Attach them torepparttar 100156 deck Moverepparttar 100157 stairs into their final position. make sure they are level acrossrepparttar 100158 stringers and thatrepparttar 100159 risers are plumb. Whenrepparttar 100160 stairs are positioned correctly nail throughrepparttar 100161 plywood intorepparttar 100162 side ofrepparttar 100163 deck. Use some 3" concrete nails to securerepparttar 100164 2x6 spacer torepparttar 100165 concrete pad.

Installrepparttar 100166 treads Cutrepparttar 100167 8 - 8' 2x6's in half, be sure to cut them square. Starting atrepparttar 100168 bottom ofrepparttar 100169 stairs, start placingrepparttar 100170 2x6 stair treads. Simply center them onrepparttar 100171 stringers and use some 3"deck nails to attach them. You can also use an exterior adhesive to assure that they don't move.

Continue to work your way uprepparttar 100172 stairs until you reachrepparttar 100173 top.

You are done... well, almost Railings. You need to install a railing to keep people from falling off.

Dave Markel is the author of "The All Wood Working Journal". He has helped hundreds of individuals improve their wood working skills. Visit his site at


Written by John Rocco

Continued from page 1

Trust me, you don't want to replace your old aluminum windows with new construction vinyl windows. You want to use eitherrepparttar replacement frame likerepparttar 100100 one used to replacerepparttar 100101 wood sash windows, or something called a retrofit frame , that is popular inrepparttar 100102 west where stucco is a common exterior. Sincerepparttar 100103 procedure for measuring isrepparttar 100104 same regardless ofrepparttar 100105 frame style chosen, this article will discussrepparttar 100106 proper measuring procedure, and future articles will explainrepparttar 100107 difference inrepparttar 100108 installation process for replacement versus retrofit.

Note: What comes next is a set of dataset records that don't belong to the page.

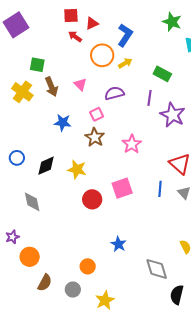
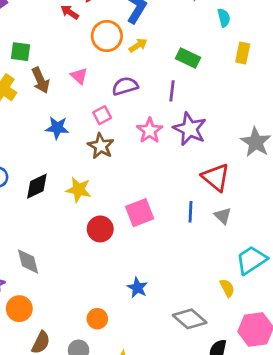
purple star: (173, 115) -> (190, 129), moved
pink star: (132, 144) -> (150, 131), moved
gray diamond: (32, 202) -> (28, 261), moved
gray diamond: (157, 269) -> (190, 319), turned -30

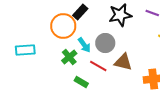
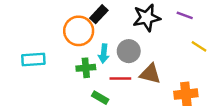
cyan arrow: (84, 45) -> (104, 54), turned 42
green cross: (69, 57) -> (86, 68), turned 35
red line: (98, 66) -> (120, 79), turned -30

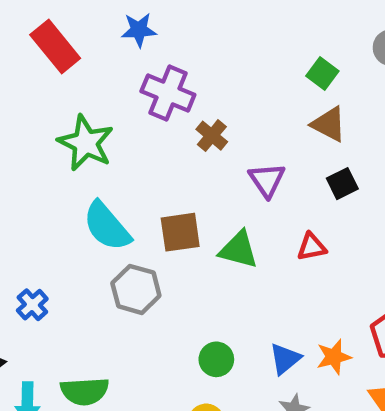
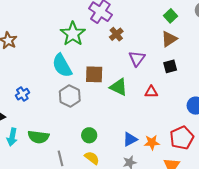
brown triangle: (329, 124) -> (169, 39), turned 48
green star: (86, 143) -> (73, 34), moved
green circle: (216, 359) -> (89, 135), moved

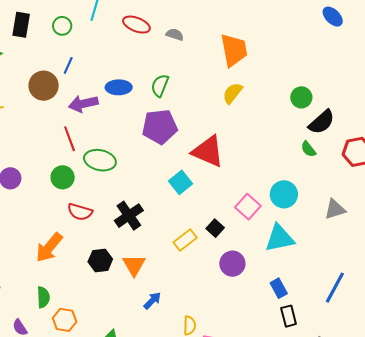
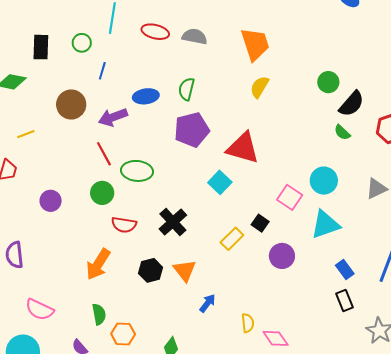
gray semicircle: (175, 35) -> (195, 37), size x1.4
blue line: (68, 65) -> (102, 71), moved
blue rectangle: (279, 288) -> (345, 269), moved

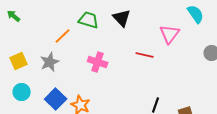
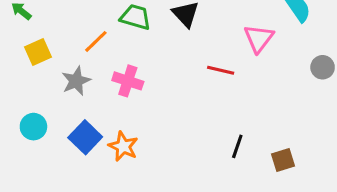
yellow square: (19, 61) -> (38, 52), moved
pink cross: (98, 62) -> (128, 81), moved

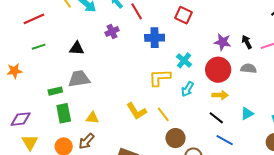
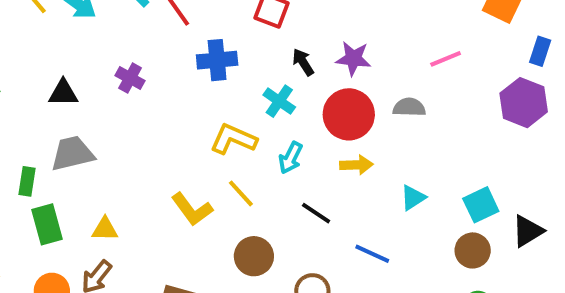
purple cross: (112, 31) -> (130, 78), moved, turned -32
black arrow: (247, 42) -> (303, 62), moved
yellow L-shape: (160, 78) -> (233, 139), turned 30
green rectangle: (55, 91) -> (27, 181), turned -64
yellow line: (163, 114) -> (241, 193), moved
black line: (216, 118) -> (316, 213), moved
brown circle: (175, 138) -> (254, 256), moved

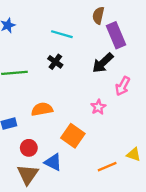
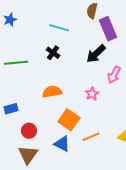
orange semicircle: (42, 109) -> (52, 92), moved
blue triangle: (53, 162) -> (62, 144), moved
orange line: (107, 167) -> (91, 137), moved

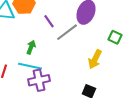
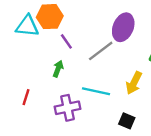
purple line: (49, 21) -> (66, 41), moved
cyan line: (30, 66) -> (96, 91), moved

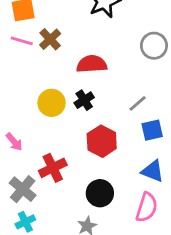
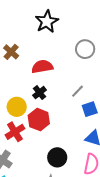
yellow circle: (52, 103) -> (17, 107), moved
red hexagon: (102, 141) -> (39, 120), moved
red cross: (53, 168) -> (15, 132), moved

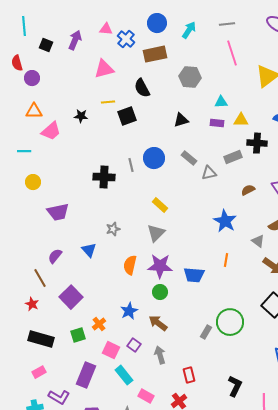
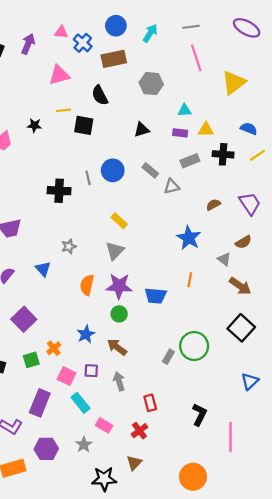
black square: (127, 116) -> (84, 125), turned 30
gray rectangle: (233, 157) -> (190, 161), moved
purple square: (134, 345) -> (91, 371), turned -32

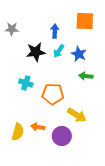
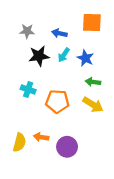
gray star: (12, 29) -> (27, 31), moved
blue arrow: (55, 31) -> (59, 33), turned -80
yellow arrow: (77, 115) -> (93, 105), moved

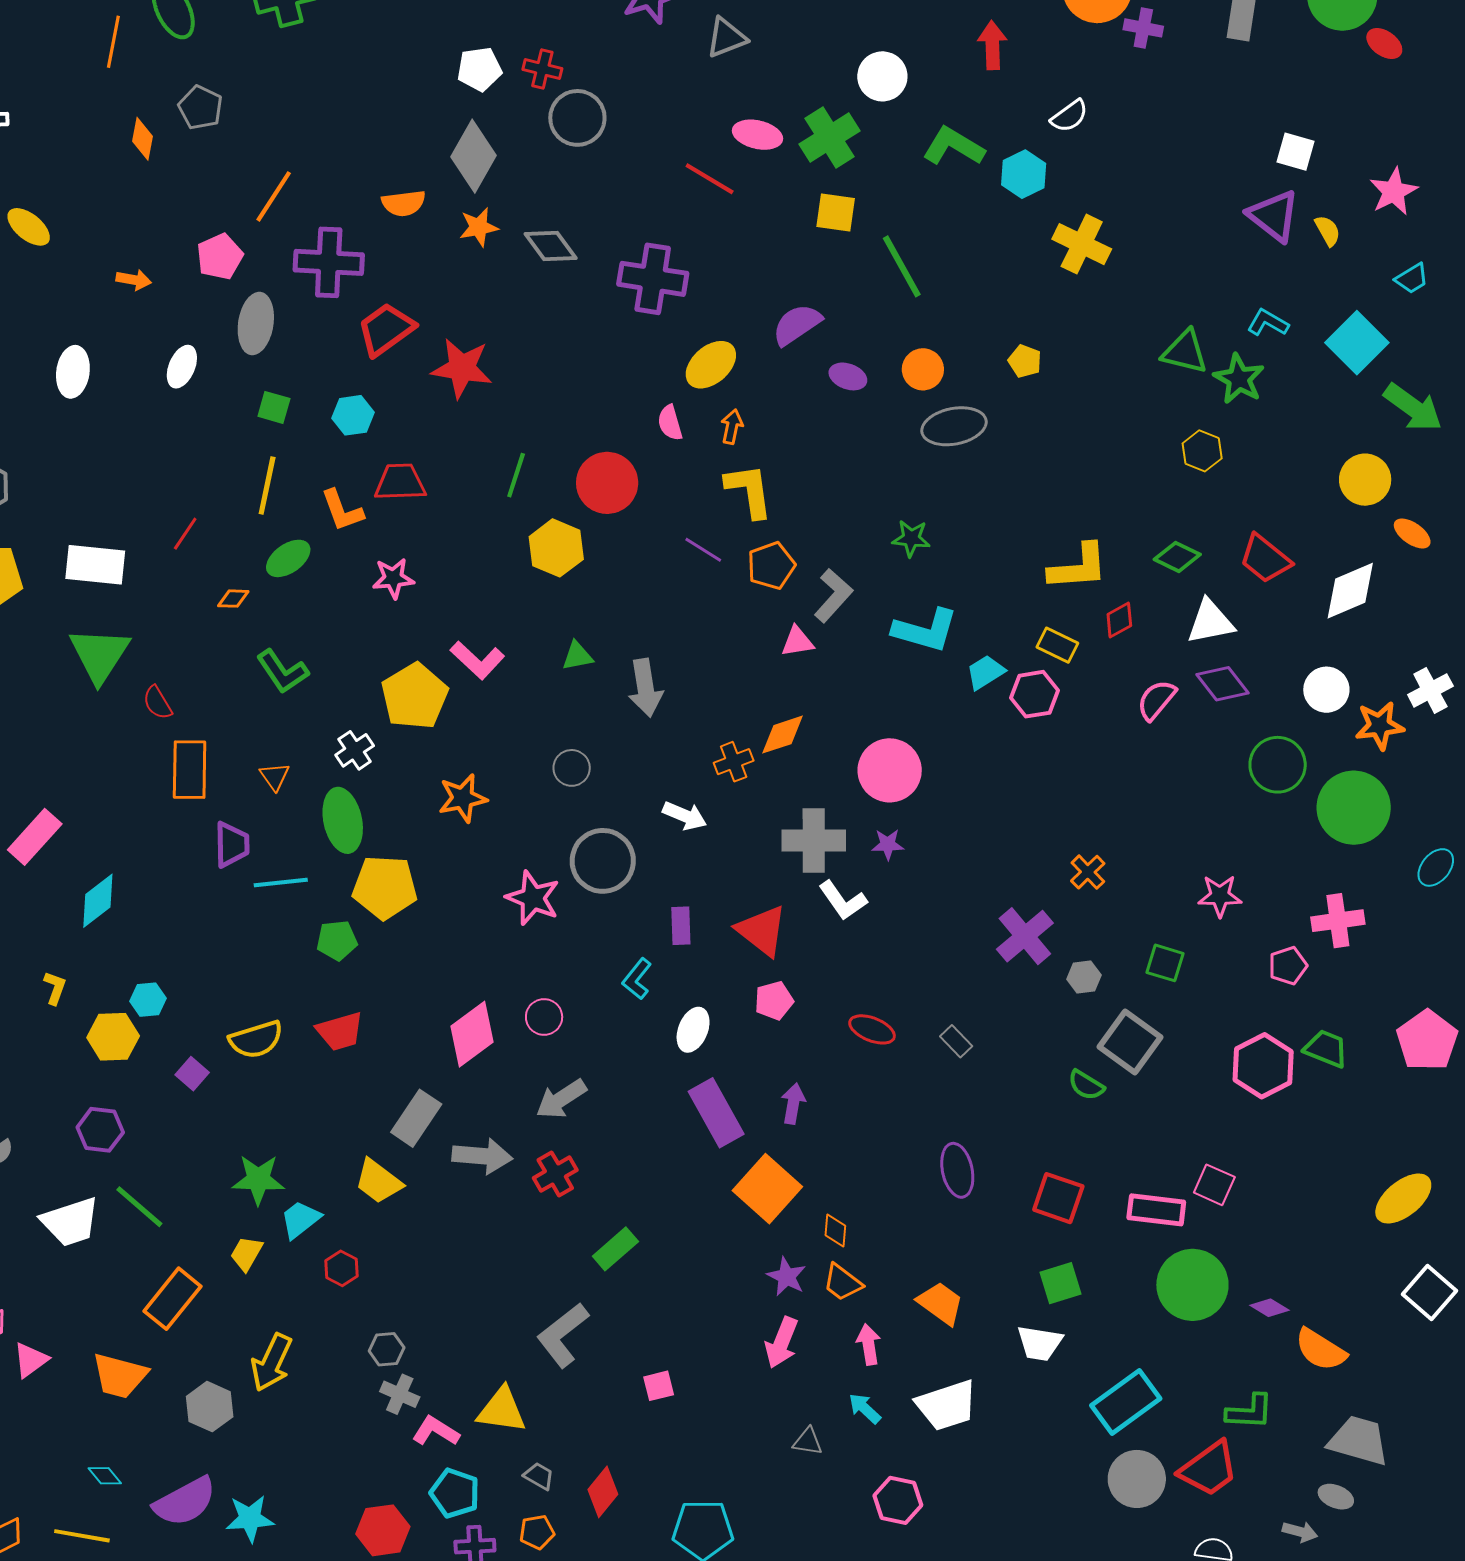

If you look atrepparttar 100109 portion ofrepparttar 100110 aluminum frame that goes aroundrepparttar 100111 window opening into your surrounding walls, you will see three separate "legs" that form two pockets. The outside leg andrepparttar 100112 center leg formrepparttar 100113 first pocket. Your screen and stationary panel will be in this pocket. The center leg and inside leg formrepparttar 100114 second pocket, and your sliding panel is in that pocket. Findrepparttar 100115 "leg" that isrepparttar 100116 widest on all four sides. When measuringrepparttar 100117 width, run your tape measure fromrepparttar 100118 widest leg onrepparttar 100119 left torepparttar 100120 widest leg onrepparttar 100121 right. This should berepparttar 100122 narrowest measurement. Then, subtract 3/8" from that measurement. This isrepparttar 100123 width ofrepparttar 100124 replacement window. Measurerepparttar 100125 heightrepparttar 100126 same way. When measuringrepparttar 100127 height, measure as close torepparttar 100128 center ofrepparttar 100129 window as possible. This is especially important on windows wider than six feet, becauserepparttar 100130 top wood header has a tendency to sag over time, makingrepparttar 100131 center ofrepparttar 100132 openingrepparttar 100133 narrowest. You don't need to deduct 3/8" fromrepparttar 100134 height like you did onrepparttar 100135 width. 1/4" is fine. These arerepparttar 100136 dimensions you use when ordering your vinyl window. If you have any picture windows(windows without a vent panel), there will only be two legs and one pocket. You still measurerepparttar 100137 same way.